**Text passage**
Adani Saga and the Indian Foreign Policy

Adani Group, a global business conglomerate, has had a meltdown of its shares in the last week in the wake of the Hindenburg report published on the firm’s brazen stock manipulation and fraud practices in the last decade. The report accused Gautam Adani, Group’s founder, has amassed over $120 billion, of which over $100 billion has been accumulated in the last three years.

Since the publication of the report, Adani Group has also called off a Rs 20,000 crore fully subscribed FPO (follow-on public offer), claiming the volatility in the stock market over its price. Ever since Adani Group has accrued a loss of over $100 billion in stocks and other assets. More importantly, the company has come under the radar of the countries where Adani has invested—which includes investments in the ASEAN region, South Asian countries, Israel, and Australia, to name a few.

What are the implications on Indian foreign policy?

Foreign Institutional Investments

The immediate implication of the Hindenburg report has been the FII’s (Foreign Institutional Investor) faith in the Indian economy. Adani, who was once claimed to be the “darling” of FIIs, has now caused a dent in foreign investor confidence. Recently, India has been an alternative to China for global investors.

However, the Adani Saga will likely take over foreign investors’ current mood on Indian Market and Businesses. Since the Hindenburg report—and the firm’s inability to respond to allegations—global funds have pulled out over 1.45 billion dollars from stocks in Indian companies in two days. Therefore, foreign investment confidence is likely to have the biggest impact.

**Record set**

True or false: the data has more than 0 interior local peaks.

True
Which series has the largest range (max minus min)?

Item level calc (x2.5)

==

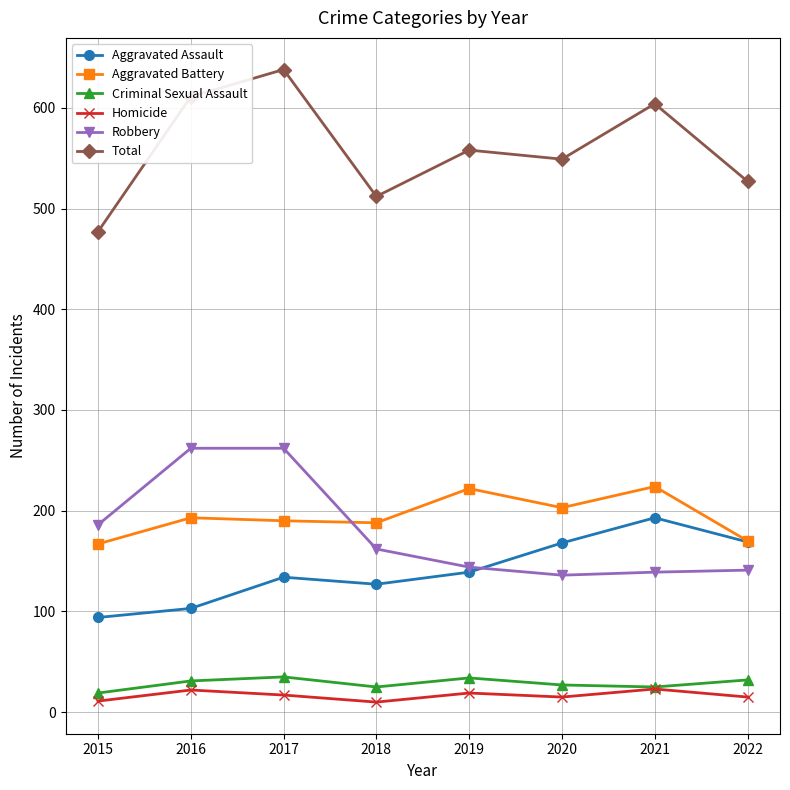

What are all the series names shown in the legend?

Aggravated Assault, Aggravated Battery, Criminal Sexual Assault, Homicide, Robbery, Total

**Problems and tasks**
(1) Transcribe the part of the Adani article starting with "The immediate implication" and going on through "for global investors.".
(2) Answer these questions using the article on the Adani saga:
(a) How large was the FPO that Adani Group called off?
(b) Which places does the article list where Adani has invested?
(c) How much did global funds pull out of stocks in Indian companies, and over how many days?
(3) Take the article on the Adani saga and Indian foreign policy further from where it stops.

**Responses by task**
(1)
The immediate implication of the Hindenburg report has been the FII’s (Foreign Institutional Investor) faith in the Indian economy. Adani, who was once claimed to be the “darling” of FIIs, has now caused a dent in foreign investor confidence. Recently, India has been an alternative to China for global investors.

(2)
(a) Rs 20,000 crore
(b) The ASEAN region, South Asian countries, Israel, and Australia
(c) Over 1.45 billion dollars, in two days

(3)
Regulatory Scanner

Since Adani and his firm have invested worldwide, Adani Group will more likely come under scrutiny by various country regulators. Following the Hindenburg report, the Australian Security and Investments Commission has announced that it would look into the “allegations against Adani” and determine further possibilities for the firm. Similarly, Sri Lanka has raised red flags about India’s assertion over Sri Lanka to give the project to the Adani firm.

Due to the Hindenburg report, Bangladesh has asked Adani to revise their purchasing price of the fuel, which would mean that Adani Power would receive a significantly lower amount than initially quoted. While it is evident that Adani has had a great fortune in recent years, the Hindenburg report is likely to cause a dent in his firm’s prospects abroad. If this trend persists, the other firms abroad may also come under the scanner.

Adani Meets Foreign Leaders

Gautam Adani, former India’s wealthiest person and the former World’s third-richest man, has had a great working relationship with the Indian Government. He has been instrumental in partnering with firms abroad—from Asia to Africa to the Americas. Amid the crisis, Adani Group has also acquired Strategic Haifa port in Israel, where Adani—himself—met with Israeli Prime Minister Benjamin Netanyahu.

Adani has met with most of—if not all—the presidents and prime ministers of visiting countries. Recently, he has been a prime figure in business/ economic partnerships with countries abroad. He has been seen as instrumental in shaping India’s business side of Act-East, Neighbourhood first, and Act-West policies. In Sri Lanka, Adani’s investments were considered a balancing act by India’s firms as opposed to investments in China.

Touted as “investment diplomacy”, Adani firms have established themselves in Australia, Malaysia, Israel, UAE, Bangladesh and Sri Lanka. With Hindenburg, Adani is likely to cause India’s image a huge blow in terms of its foreign policy relations with the countries where Adani firms are established. The blow on Adani firm has come when India is hosting the G20 group of leading economies. There will be significant pressure on India to push back against the Adani Group.

A Way for New Partners

The Adani downfall would also mean that the other firms in India—such as those of Reliance, Tata and others—will gain significant traction in building future partnerships abroad. Since Gautam Adani’s rise must be contextualised with the rise of Narendra Modi’s BJP government, there will be relatively very less scope for the government to manoeuvre between Adani and the foreign pressure over Adani’s firms.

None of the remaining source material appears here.